In particular, Hillcoat’s action sequences are worthy of note. Striking a balance between the hyper-stylized energetic viscerality of Michael Mann and the bleak nihlism of Villeneuve, Hillcoat’s pulse-pounding action sequences always feel tightly controlled yet enthrallingly chaotic. In fact, it’s the eponymous Triple 9 sequence where the disconnect between the quality of the director’s craft and the foundations of the script becomes most apparent. Superlatively directed but poorly written, Hillcoat is at constant war with his weak foundation. The sequence itself is genuinely unique; it spends an unthinkable amount of time demonstrating the city-wide effect of cops converging on the scene of a triple 9 (officer down), following Harrelson’s Detective Sargeant Allen as he barrels across the city in what can only be described as a vehicular rampage. The camera dances through this violent race and cuts between aerial shots to show the whole city being swallowed by the growing swarm of red, white, and blue, and the cacophony of hundreds of sirens wailing profusely. Allen is frantically on the radio, snarling and snapping, trying to find out if his own nephew (Affleck) is the succumbed officer in question.

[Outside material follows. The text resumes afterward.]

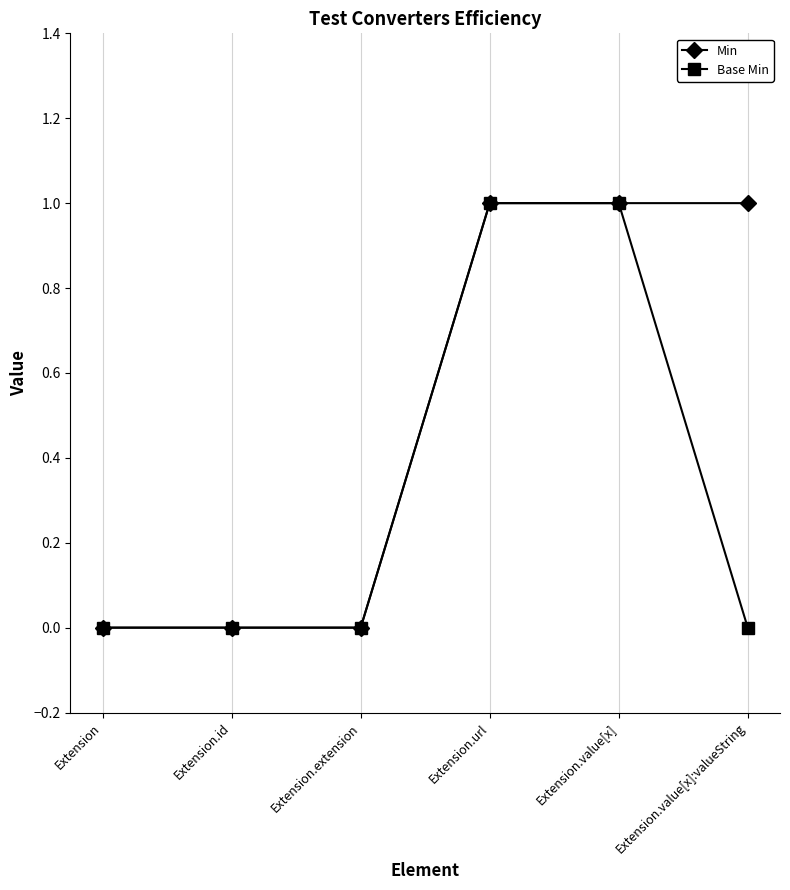

Reading left to right, transcribe all the data shown in this chart.

Min: Extension=0	Extension.id=0	Extension.extension=0	Extension.url=1	Extension.value[x]=1	Extension.value[x]:valueString=1
Base Min: Extension=0	Extension.id=0	Extension.extension=0	Extension.url=1	Extension.value[x]=1	Extension.value[x]:valueString=0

This whole sequence is uniquely protracted, but executed masterfully, despite the fact that it is diminished entirely by counter-intuitive chronology. Unfortunately, the audience has already seen the ambush play out, so they are unable to relate to Allen’s emotional quandary. If we had followed Affleck at the start of the ambush (a scene that is beautifully shot and exquisitely handled), and then cut away to Allen, who hears the triple 9, it would be a immeasurably more effective moment.
This is indicative of Triple 9‘s chief problem: it’s a film stacked with cutting edge talent, both in terms of the cast and behind the camera, but it’s built on a rickety, weak foundation, making it a constant uphill battle to carve out a quality film. Simultaneously complex due to the number of moving parts in its constantly moving plot, but rendered inert by its thinly drawn characters and inexperienced writer, Triple 9 falls short of its goal as a landmark film of the modern crime thriller genre, and instead plays as more of a greatest hits of the 90′s, along with a few satisfying directorial twists.
Saying that, Triple 9 will have a lot to offer for genre fans, and it’s a gripping initial watch (right up until the anti-climatic abrupt conclusion), but one whose foundations don’t stand up to further scrutiny. Ultimately, a perfectly competent addition to anyone’s filmography, we should just expect more of Hillcoat and the cast he assembled.